Page extract:
========================================================================
Now that you’ve done the DataCamp courses it is time for you to apply your new skills to a real dataset.However, before we get there we have to lay down a couple of basics of using R on your computer.
The first step is to download R from the CRAN repository. I suggest that you do not install the latest version but opt for a somewhat earlier version given that it would be more stable. You can download it here, be sure to select the correct version for your operating system.
Now you can download RStudio. While some people prefer to use base R (installed above), most opt to use a RStudio as an integrated development environment for base R. Thus RStudio is not R but rather a different way to interact with R. This is also the reason why R has to be installed before R studio. R studio is available here. Again, be sure to install the correct version for your operating system.
Go SUNLearn and download the “z_blank_folder” in the production economics section. Move the downloaded folder to a different folder on your computer for safe keeping since this folder will be the basis of all of your future R projects. Move a copy of “z_blank_folder” to your folder for this course and unzip it. Rename the unzipped folder appropriately and open it. Note that it has five folders in it as Data“,”Figures“,”Output“,”Scripts" and “Supplementary Materials”. These will help you to keep your project folder organised when you import data into your model or write out results. All of your scripts should be saved to your “Scripts” folder and supplementary materials could include relevant articles etc. that pertain to the project.
========================================================================
Provided material:
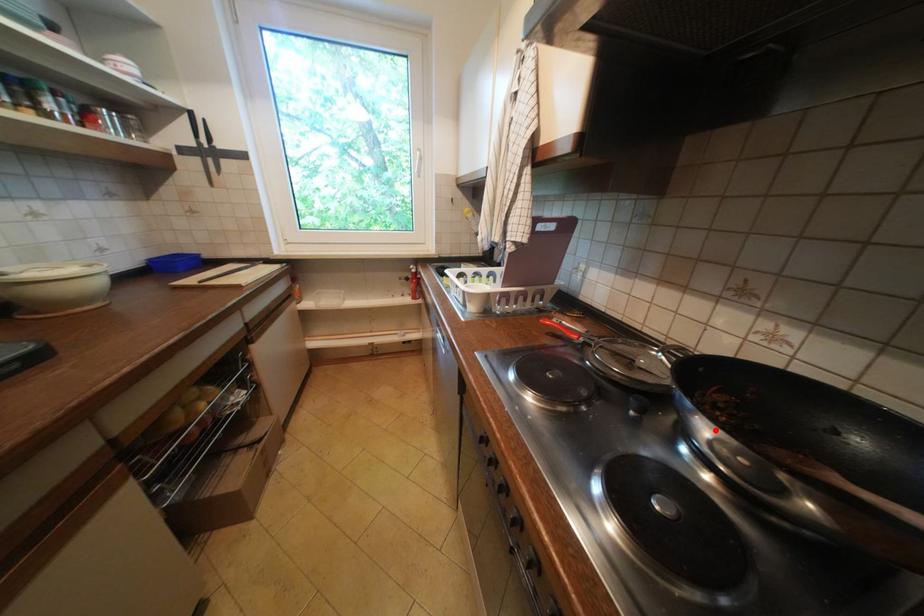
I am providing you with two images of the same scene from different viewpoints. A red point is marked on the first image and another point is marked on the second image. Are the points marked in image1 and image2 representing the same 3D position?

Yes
========================================================================
Reproduce the part of the R setup guide that begins at the words "The first step" and stops after "install the correct version for your operating system.". The listing comes from a different source than the R setup guide.

Solved exercise:
The first step is to download R from the CRAN repository. I suggest that you do not install the latest version but opt for a somewhat earlier version given that it would be more stable. You can download it here, be sure to select the correct version for your operating system.
Now you can download RStudio. While some people prefer to use base R (installed above), most opt to use a RStudio as an integrated development environment for base R. Thus RStudio is not R but rather a different way to interact with R. This is also the reason why R has to be installed before R studio. R studio is available here. Again, be sure to install the correct version for your operating system.